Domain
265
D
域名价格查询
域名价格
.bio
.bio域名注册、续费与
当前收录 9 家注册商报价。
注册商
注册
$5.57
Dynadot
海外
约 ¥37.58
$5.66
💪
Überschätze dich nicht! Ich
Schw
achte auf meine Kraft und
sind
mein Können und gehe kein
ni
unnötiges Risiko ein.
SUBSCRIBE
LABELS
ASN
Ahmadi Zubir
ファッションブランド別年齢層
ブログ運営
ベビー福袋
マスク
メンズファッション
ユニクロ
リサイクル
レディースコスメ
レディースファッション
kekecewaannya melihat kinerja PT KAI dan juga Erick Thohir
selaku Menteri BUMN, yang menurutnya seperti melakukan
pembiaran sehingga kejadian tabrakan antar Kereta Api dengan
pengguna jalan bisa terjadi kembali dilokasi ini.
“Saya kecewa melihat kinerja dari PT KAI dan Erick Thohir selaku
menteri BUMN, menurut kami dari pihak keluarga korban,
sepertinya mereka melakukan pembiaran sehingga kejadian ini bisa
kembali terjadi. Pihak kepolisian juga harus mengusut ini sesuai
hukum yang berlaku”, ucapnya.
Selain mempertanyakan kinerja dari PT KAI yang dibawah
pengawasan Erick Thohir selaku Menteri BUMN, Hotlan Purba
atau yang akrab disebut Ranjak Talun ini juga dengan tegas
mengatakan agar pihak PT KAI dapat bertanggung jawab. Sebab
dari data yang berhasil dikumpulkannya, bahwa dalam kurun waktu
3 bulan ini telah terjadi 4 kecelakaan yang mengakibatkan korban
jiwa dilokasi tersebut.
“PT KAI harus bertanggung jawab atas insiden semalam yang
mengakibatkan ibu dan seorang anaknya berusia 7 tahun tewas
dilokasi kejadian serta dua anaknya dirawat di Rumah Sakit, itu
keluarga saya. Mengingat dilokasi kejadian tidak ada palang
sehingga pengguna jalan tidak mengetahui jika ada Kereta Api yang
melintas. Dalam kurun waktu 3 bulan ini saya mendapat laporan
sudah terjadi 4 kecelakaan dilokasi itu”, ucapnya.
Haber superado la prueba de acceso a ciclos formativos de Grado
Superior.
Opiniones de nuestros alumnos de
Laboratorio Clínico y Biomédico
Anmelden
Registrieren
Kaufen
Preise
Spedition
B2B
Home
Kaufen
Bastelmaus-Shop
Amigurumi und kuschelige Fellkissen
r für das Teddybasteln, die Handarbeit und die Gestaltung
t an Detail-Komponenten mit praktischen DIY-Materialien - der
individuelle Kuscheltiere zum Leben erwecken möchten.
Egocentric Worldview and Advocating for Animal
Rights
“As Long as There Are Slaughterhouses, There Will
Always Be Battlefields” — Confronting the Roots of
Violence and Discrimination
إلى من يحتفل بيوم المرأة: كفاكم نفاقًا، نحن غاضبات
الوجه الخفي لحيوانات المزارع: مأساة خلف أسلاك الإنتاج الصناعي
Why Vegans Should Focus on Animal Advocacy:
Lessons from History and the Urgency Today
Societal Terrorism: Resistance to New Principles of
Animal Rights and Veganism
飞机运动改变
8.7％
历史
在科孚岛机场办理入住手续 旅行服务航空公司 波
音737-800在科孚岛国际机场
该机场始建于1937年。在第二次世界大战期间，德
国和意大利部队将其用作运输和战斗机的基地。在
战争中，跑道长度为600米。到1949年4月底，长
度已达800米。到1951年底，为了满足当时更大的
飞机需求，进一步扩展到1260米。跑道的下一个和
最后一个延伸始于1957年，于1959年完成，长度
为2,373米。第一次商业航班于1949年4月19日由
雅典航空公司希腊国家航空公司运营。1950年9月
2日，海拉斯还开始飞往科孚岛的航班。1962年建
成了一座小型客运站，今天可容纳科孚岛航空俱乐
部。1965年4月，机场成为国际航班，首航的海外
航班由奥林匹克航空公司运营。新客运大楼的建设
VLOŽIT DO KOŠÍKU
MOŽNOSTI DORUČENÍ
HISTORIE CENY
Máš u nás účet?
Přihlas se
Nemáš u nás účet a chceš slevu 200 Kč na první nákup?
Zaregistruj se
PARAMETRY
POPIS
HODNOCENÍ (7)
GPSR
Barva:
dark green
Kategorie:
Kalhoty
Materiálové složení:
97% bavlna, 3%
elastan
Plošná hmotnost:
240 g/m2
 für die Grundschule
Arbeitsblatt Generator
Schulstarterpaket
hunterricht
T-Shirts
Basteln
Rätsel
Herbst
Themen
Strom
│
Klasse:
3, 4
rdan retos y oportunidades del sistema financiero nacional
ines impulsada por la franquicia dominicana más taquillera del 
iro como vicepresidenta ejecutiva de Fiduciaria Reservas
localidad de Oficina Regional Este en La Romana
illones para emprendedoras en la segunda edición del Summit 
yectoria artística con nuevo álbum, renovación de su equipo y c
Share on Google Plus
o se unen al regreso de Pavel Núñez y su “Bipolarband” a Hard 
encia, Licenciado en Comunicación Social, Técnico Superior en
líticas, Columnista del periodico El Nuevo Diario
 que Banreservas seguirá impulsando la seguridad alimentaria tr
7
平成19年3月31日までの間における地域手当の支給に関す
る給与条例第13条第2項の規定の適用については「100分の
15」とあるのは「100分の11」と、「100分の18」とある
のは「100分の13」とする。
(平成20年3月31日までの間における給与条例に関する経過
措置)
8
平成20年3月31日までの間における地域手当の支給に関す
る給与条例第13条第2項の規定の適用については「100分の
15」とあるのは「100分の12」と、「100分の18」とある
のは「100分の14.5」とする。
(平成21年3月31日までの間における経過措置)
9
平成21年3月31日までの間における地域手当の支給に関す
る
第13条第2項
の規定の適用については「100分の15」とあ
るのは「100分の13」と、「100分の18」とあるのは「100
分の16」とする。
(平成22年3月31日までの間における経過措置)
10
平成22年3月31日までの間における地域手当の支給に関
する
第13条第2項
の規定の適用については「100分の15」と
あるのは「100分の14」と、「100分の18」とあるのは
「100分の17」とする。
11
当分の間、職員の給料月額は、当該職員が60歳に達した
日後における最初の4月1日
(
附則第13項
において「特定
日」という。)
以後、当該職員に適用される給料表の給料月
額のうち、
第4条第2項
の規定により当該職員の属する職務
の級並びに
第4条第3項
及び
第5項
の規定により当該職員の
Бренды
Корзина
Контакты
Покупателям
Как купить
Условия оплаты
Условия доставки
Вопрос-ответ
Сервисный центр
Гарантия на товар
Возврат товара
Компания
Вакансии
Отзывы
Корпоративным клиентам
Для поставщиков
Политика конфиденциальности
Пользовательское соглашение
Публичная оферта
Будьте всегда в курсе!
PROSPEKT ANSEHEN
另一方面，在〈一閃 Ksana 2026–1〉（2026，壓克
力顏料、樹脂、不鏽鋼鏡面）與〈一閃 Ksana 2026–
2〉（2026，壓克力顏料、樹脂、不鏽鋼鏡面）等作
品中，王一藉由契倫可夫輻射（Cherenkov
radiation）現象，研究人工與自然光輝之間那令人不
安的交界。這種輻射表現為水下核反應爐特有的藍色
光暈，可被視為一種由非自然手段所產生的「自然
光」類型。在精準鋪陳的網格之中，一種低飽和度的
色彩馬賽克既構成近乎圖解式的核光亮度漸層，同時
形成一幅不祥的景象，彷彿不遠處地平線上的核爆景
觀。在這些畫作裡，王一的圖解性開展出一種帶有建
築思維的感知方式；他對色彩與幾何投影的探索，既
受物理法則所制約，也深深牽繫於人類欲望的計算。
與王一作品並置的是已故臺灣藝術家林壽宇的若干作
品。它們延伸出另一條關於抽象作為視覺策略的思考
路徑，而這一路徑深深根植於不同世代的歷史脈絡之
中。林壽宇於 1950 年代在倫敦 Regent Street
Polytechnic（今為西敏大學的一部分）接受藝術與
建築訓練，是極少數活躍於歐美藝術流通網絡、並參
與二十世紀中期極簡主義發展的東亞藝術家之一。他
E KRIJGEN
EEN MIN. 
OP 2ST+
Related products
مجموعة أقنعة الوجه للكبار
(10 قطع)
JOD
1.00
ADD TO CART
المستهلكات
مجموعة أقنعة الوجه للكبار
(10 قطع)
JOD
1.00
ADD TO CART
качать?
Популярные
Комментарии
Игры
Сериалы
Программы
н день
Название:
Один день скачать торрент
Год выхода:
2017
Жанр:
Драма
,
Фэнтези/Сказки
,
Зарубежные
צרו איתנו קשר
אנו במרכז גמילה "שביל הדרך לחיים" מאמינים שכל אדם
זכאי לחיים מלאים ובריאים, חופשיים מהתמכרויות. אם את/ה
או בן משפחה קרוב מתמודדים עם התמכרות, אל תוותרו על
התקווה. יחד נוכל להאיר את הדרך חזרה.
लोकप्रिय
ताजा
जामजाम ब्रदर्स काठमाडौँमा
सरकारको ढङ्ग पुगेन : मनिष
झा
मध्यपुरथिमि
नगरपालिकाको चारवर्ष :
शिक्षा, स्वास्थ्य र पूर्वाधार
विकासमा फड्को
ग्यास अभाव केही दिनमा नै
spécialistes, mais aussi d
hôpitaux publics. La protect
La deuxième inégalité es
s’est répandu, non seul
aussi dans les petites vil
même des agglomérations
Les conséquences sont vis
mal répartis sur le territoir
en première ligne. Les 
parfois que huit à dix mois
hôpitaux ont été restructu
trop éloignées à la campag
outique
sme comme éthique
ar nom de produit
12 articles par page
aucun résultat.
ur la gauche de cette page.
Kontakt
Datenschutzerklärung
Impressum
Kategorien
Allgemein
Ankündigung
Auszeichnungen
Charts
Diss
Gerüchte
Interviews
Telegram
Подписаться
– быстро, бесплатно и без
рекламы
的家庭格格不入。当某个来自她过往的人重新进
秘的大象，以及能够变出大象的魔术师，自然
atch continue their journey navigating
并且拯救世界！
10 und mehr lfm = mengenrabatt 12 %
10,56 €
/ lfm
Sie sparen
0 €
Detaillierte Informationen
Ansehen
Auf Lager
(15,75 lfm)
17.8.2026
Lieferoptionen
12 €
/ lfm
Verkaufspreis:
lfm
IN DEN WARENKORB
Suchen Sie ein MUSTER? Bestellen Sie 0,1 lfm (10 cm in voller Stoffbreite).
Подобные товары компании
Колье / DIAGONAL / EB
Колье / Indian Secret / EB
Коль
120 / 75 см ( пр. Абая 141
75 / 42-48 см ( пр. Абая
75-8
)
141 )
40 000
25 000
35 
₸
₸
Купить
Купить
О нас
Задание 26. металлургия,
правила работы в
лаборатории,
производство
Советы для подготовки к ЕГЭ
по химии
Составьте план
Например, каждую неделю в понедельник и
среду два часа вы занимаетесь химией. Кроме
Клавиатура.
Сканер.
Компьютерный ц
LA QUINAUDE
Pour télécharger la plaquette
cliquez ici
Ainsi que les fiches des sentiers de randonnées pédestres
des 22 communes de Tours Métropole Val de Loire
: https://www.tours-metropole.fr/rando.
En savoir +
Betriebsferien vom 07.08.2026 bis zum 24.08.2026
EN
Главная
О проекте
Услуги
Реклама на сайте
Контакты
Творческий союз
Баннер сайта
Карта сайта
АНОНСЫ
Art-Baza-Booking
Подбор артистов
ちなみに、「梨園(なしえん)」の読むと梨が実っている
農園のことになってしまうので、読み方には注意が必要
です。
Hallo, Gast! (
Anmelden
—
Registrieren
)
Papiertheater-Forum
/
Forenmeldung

------------------------------------------------------------------------

■ What you need to do ■
Would you print exactly, and only, the lines of the data above from the line with "hunterricht" through the line with "illones para emprendedoras", inclusive?

■ Solution below ■
hunterricht
T-Shirts
Basteln
Rätsel
Herbst
Themen
Strom
│
Klasse:
3, 4
rdan retos y oportunidades del sistema financiero nacional
ines impulsada por la franquicia dominicana más taquillera del 
iro como vicepresidenta ejecutiva de Fiduciaria Reservas
localidad de Oficina Regional Este en La Romana
illones para emprendedoras en la segunda edición del Summit 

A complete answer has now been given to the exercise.